*** PASSAGE SHOWN ***

Du Riz Djon-Djon

HAITI

Black Mushroom Rice

SUBMITTED BY

Natalie

Natalie shared Haiti’s national dish, using ingredients and flavors found only on this beautiful island!

Haiti is home to one of the Caribbean’s most visually striking and culturally significant rice dishes: Du Riz Djon-Djon, also known as Haitian black mushroom rice. Deeply aromatic, rich in flavor, and dramatic in appearance, this traditional Haitian rice dish reflects the country’s agricultural heritage, African roots, and celebratory food traditions.

Du Riz Djon-Djon is more than a side dish—it is a symbol of hospitality, pride, and special occasions in Haitian cuisine.

What Is Djon-Djon?

Djon-Djon refers to a rare variety of dried black mushrooms native to northern Haiti. When soaked in water, these mushrooms release a dark pigment that turns the cooking liquid deep gray or black. This mushroom water becomes the base for the rice, giving Du Riz Djon-Djon its signature color and earthy flavor.

*** DATA ***

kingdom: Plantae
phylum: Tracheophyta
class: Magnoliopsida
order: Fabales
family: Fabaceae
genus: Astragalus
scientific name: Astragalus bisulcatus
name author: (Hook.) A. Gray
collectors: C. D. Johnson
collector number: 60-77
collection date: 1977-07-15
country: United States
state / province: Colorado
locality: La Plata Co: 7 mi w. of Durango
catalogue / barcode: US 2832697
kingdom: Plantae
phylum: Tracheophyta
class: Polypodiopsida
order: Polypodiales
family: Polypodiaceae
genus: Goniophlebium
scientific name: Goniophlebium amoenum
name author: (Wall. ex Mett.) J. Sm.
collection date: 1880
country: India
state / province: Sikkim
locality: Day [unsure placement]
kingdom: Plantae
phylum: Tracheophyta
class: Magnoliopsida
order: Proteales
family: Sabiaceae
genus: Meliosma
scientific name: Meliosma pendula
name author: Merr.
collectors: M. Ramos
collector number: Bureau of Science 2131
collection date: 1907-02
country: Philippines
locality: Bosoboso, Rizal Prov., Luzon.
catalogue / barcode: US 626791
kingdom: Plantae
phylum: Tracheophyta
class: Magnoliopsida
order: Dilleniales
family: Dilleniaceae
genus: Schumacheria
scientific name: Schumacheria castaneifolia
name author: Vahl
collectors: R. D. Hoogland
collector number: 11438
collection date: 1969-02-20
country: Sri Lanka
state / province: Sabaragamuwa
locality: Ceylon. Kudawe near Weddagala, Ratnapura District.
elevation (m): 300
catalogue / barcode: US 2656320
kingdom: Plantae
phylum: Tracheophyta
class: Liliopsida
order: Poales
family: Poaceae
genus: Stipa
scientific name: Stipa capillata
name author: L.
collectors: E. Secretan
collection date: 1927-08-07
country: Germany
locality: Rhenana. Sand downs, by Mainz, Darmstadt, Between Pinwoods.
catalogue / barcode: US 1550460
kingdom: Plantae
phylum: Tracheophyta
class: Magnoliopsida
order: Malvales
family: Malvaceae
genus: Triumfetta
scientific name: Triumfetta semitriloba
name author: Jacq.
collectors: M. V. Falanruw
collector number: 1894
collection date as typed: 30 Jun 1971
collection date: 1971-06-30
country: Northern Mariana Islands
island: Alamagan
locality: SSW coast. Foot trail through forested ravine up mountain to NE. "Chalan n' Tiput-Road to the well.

***

* _USING THE INFORMATION_
A - Answer these questions from the passage on Du Riz Djon-Djon:
(i) By what other name is Du Riz Djon-Djon also known?
(ii) In which part of Haiti are djon-djon mushrooms native?
(iii) What color does the water turn when the mushrooms are soaked in it?
B - Copy the stretch of the passage on Du Riz Djon-Djon from "SUBMITTED BY" through "in Haitian cuisine.".

* _ANSWER SET_
A -
(i) Haitian black mushroom rice
(ii) Northern Haiti
(iii) Deep gray or black

B -
SUBMITTED BY

Natalie

Natalie shared Haiti’s national dish, using ingredients and flavors found only on this beautiful island!

Haiti is home to one of the Caribbean’s most visually striking and culturally significant rice dishes: Du Riz Djon-Djon, also known as Haitian black mushroom rice. Deeply aromatic, rich in flavor, and dramatic in appearance, this traditional Haitian rice dish reflects the country’s agricultural heritage, African roots, and celebratory food traditions.

Du Riz Djon-Djon is more than a side dish—it is a symbol of hospitality, pride, and special occasions in Haitian cuisine.